Frankly speaking your comparison Number < String is "technically" incorrect because Less-than Operator < or any similar operator is for expressions, and Number and String are functions and not expressions. However @Pointy explained on how Number < String worked and gave you results.

More insight on comparison operators

Comparison operators like < works on expressions, read here . Typically, you should have a valid expression or resolved value for RHS and LHS.

Now this is the definition of expression, read more here - " An expression is any valid unit of code that resolves to a value. Conceptually, there are two types of expressions: those that assign a value to a variable and those that simply have a value. "

So, (x = 7) < (x = 2) or new Number() < new String() is a "technically" valid/good comparison, even this Object.toString < Number.toString() but really not Object < Function .

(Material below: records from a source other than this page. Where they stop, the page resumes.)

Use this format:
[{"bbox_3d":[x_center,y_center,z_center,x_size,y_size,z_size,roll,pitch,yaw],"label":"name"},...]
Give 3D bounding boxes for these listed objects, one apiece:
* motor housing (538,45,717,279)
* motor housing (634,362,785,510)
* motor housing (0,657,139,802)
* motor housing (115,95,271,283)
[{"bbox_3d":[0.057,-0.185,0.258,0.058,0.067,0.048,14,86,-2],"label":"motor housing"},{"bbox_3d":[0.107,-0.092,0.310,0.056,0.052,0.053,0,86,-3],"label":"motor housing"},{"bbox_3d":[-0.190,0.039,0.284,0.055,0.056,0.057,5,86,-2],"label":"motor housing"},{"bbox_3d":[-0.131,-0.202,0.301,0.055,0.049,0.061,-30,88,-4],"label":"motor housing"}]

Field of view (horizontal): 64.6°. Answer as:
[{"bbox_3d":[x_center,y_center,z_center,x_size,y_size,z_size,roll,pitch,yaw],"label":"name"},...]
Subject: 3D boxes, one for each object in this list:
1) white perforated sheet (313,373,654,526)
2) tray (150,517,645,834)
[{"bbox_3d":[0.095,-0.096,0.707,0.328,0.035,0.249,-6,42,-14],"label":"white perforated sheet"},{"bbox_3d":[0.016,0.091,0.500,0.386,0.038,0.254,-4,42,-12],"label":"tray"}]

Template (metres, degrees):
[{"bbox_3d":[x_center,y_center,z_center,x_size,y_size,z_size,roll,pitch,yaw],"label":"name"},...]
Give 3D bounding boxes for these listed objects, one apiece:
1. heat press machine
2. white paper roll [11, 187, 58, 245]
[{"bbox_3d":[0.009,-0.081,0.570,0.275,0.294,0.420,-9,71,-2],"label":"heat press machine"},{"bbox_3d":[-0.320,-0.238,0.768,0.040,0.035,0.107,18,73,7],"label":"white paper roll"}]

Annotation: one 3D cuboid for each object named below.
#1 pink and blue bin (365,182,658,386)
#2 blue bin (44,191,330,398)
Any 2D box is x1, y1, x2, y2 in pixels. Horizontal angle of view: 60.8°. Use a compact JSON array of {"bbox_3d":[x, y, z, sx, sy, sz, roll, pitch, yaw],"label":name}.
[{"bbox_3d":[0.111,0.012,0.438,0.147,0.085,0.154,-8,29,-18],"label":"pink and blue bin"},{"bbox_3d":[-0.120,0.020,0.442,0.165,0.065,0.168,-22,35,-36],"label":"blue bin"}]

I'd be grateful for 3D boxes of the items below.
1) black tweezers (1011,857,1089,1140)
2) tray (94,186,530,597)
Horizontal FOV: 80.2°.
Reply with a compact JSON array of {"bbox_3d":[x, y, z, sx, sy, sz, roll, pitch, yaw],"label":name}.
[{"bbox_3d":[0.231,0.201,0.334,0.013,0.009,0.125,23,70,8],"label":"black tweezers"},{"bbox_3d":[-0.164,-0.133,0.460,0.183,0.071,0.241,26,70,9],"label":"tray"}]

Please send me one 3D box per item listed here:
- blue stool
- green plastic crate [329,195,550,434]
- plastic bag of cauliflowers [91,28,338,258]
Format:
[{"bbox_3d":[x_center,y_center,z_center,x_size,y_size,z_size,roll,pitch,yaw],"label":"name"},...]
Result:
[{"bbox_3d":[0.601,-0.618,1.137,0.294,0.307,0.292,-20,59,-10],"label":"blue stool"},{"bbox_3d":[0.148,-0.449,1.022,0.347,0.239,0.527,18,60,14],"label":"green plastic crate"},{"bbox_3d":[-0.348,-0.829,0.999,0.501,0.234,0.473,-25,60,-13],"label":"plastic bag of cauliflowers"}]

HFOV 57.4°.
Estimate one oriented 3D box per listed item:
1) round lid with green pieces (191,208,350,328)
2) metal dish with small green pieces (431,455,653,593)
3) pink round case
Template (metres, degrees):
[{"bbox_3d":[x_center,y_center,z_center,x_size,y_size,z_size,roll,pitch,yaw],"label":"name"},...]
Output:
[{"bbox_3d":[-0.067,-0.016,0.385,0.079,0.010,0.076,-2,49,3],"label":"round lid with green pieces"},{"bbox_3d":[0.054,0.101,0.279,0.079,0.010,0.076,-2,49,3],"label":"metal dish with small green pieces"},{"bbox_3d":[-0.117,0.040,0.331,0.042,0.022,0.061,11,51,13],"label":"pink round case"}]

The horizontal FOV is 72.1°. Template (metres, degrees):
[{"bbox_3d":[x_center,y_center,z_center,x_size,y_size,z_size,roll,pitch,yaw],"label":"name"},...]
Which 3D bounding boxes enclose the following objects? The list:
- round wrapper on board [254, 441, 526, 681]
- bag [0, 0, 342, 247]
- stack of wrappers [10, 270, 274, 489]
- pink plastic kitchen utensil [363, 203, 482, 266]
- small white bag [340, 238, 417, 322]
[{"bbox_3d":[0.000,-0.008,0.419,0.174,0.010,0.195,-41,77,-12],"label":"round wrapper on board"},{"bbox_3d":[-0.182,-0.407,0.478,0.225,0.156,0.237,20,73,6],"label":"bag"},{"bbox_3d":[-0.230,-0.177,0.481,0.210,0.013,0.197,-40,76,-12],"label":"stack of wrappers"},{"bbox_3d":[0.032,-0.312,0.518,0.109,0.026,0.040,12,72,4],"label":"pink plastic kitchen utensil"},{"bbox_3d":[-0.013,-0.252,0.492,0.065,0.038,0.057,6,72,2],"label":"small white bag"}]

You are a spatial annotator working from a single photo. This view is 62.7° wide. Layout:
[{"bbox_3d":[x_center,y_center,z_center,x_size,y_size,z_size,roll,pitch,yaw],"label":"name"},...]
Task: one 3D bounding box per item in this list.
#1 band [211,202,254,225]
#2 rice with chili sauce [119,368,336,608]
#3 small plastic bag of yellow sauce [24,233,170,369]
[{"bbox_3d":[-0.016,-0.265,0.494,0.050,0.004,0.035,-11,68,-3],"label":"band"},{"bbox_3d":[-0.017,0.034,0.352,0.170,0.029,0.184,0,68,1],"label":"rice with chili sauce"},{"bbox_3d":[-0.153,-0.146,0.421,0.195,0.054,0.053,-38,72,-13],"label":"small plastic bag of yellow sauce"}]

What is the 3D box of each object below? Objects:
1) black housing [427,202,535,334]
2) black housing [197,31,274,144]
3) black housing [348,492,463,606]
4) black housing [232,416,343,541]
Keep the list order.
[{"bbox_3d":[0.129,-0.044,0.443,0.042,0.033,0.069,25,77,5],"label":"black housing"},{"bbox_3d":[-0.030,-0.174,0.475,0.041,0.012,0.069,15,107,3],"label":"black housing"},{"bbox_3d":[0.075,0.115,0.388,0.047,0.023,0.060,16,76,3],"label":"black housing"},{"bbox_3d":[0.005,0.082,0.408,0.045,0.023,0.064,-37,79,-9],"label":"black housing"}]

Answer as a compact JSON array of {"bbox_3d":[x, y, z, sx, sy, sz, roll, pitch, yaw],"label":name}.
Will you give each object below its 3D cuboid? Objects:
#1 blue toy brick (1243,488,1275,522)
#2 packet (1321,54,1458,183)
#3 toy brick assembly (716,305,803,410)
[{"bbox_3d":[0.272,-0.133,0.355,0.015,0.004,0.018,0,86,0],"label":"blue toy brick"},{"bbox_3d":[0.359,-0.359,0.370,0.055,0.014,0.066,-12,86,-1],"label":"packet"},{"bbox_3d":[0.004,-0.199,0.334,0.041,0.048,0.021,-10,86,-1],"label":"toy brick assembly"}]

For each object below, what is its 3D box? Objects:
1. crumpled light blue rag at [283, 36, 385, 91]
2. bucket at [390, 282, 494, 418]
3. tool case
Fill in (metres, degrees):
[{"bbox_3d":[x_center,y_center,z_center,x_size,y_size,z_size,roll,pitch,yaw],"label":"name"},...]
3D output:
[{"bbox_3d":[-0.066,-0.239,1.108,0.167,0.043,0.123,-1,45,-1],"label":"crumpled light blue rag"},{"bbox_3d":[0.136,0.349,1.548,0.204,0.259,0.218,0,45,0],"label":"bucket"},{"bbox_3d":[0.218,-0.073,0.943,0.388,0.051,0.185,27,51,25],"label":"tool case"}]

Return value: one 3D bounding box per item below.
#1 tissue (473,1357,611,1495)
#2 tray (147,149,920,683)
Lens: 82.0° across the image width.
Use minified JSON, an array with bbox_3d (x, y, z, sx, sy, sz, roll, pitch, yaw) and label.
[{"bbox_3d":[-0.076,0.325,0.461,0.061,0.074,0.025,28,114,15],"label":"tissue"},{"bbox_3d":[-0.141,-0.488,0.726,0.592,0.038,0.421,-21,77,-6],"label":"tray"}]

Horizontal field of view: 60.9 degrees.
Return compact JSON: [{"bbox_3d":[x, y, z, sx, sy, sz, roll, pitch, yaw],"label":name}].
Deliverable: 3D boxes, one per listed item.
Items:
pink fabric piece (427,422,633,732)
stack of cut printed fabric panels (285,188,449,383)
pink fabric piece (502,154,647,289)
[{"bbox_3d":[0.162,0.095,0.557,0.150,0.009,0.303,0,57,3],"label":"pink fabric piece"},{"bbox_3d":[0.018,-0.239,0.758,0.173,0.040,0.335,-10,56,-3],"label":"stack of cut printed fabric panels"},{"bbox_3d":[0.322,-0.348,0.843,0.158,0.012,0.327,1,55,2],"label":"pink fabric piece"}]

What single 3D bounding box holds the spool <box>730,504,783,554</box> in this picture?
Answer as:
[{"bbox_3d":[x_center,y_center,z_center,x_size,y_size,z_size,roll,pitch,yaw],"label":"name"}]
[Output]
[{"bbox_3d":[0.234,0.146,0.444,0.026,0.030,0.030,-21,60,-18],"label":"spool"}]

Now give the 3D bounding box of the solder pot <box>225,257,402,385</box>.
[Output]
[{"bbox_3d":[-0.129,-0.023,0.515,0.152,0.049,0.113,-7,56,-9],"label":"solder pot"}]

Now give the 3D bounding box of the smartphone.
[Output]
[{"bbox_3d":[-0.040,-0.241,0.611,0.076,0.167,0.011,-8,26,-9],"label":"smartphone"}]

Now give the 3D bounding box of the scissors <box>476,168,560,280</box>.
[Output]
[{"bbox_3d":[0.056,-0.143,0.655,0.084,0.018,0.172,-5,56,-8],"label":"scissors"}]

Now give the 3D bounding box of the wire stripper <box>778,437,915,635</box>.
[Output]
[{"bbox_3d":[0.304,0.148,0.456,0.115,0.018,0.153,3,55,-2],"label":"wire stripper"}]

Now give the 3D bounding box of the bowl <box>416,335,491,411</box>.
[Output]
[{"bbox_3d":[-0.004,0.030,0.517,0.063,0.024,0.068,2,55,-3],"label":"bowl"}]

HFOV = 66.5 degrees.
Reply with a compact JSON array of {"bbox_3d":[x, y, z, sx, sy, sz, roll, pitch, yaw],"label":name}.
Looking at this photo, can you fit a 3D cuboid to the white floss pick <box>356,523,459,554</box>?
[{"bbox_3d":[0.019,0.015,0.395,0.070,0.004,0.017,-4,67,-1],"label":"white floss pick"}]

Below are rules/features for comparisons, read more here

• Two strings are strictly equal when they have the same sequence of characters, same length, and same characters in corresponding positions.
• Two numbers are strictly equal when they are numerically equal (have the same number value). NaN is not equal to anything, including NaN. Positive and negative zeros are equal to one another.
• Two Boolean operands are strictly equal if both are true or both are false.
• Two distinct objects are never equal for either strict or abstract comparisons.
• An expression comparing Objects is only true if the operands reference the same Object.
• Null and Undefined Types are strictly equal to themselves and abstractly equal to each other.

Answer 2

The result of

Number < String

is not the result of comparing the strings "Number" and "String", or not exactly that. It's the result of comparing the strings returned from Number.toString() and String.toString() . Those strings will (in all the runtimes I know of) have more stuff in them than just the strings "Number" and "String", but those two substrings will be the first place that they're different.

You can see what those actual strings are by typing

Number.toString()

in your browser console.

Answer 3

JavaScript does the following thing:

"String".charCodeAt(); => 83
"S".charCodeAt(); => 83
"String".charCodeAt(0); => 83

The method charCodeAt(a) gets the char code from position a . The default value is 0

If you compare N > S you will get 78 > 83 => true

For the complete String Javascript calculates the sum of all ASCII char codes. So I can answer your question with yes.